I have applied compensation curves with AutoEQ and various results from here: https://github.com/jaakkopasanen/AutoEq/tree/master/results
I have used Grado SR60i, AKG K701, HIFIMAN Deva Pro for those tests. The results were strange with all of them, for me mids were too strong and I was bothered especially by the high-end loss.
I know about the history, but I am not convinced of the "science" behind it. Mainly because is based on "a panel of 10 trained listeners" that were not specified.
Education and genre preference has a lot to do with how music is perceived by the brain. All those "listeners" seemed to prefer the female voice and really hated the cymbals/high hat.
To me that's not good at all...
Am I alone in this?
It's by far the most involved and solid series of studies on a preferred headphone FR that were publicly(at least for a time) available.
2/ The result is a statistical one. Nowhere did they claim that it would or should please you or me in particular. When cool dude Olive discussed one of their headphone following the target pretty tightly, he had stats on how many would prefer it over something else, and that was 64%. It leaves plenty of room for you and your personal taste.
3/ The curve is from a specific measurement rig(that basically nobody posting graphs on this forum is using), and Autoeq is an aggregate of graphs that Jaako collected online. So it wouldn't be at all surprising to find out deviations from target of varying amplitudes on most compensations. It is also going to be the case for most reviewers showing the Harman curve or using it to compensate their graphs. They may, or may not use the right curve for their system. Even then, the pairs of headphones you're using probably has a few dB here and there that differ from the pair measured(+pad wear+...).
4/ Listening level(cf. equal loudness contour), age and hearing damage.
5/ Just personal taste from a lifetime of more or less conventional experiences.

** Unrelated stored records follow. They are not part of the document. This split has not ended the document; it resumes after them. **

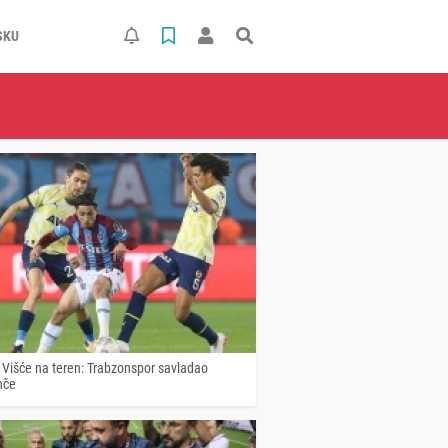
SKU
 Višće na teren: Trabzonspor savladao
hče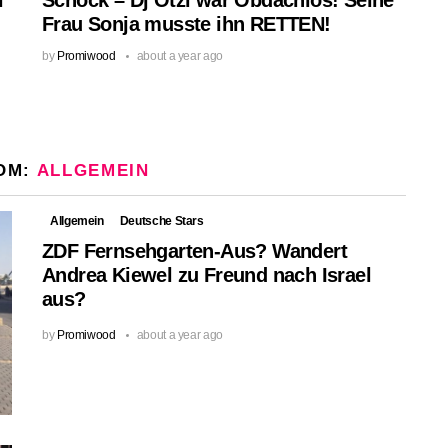
Frau Sonja musste ihn RETTEN!
by
Promiwood
about a year ago
OM:
ALLGEMEIN
Allgemein
Deutsche Stars
ZDF Fernsehgarten-Aus? Wandert
Andrea Kiewel zu Freund nach Israel
aus?
by
Promiwood
about a year ago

I am curious... Would it be possible to know what's your age (as a range if you want)? Maybe that makes the difference?
I'm 45 and I approve this message.. I mean, my preferred response is pretty much right between DF and Harman, so both were a very good starting target for me that I would just fine-tune with EQ. The amount of bass I like, changes greatly depending on the type of headphone and I'm guessing the quality of the seal on my head(Something clearly mentioned by Olive). I have some intuition that the wider the driver, the less I feel the urge to get boosted low freqs(for whatever reason).
All in all, I guess you can interpret my case as validation that the Harman curve is pretty good for me, and also that it isn't. I'm not difficult.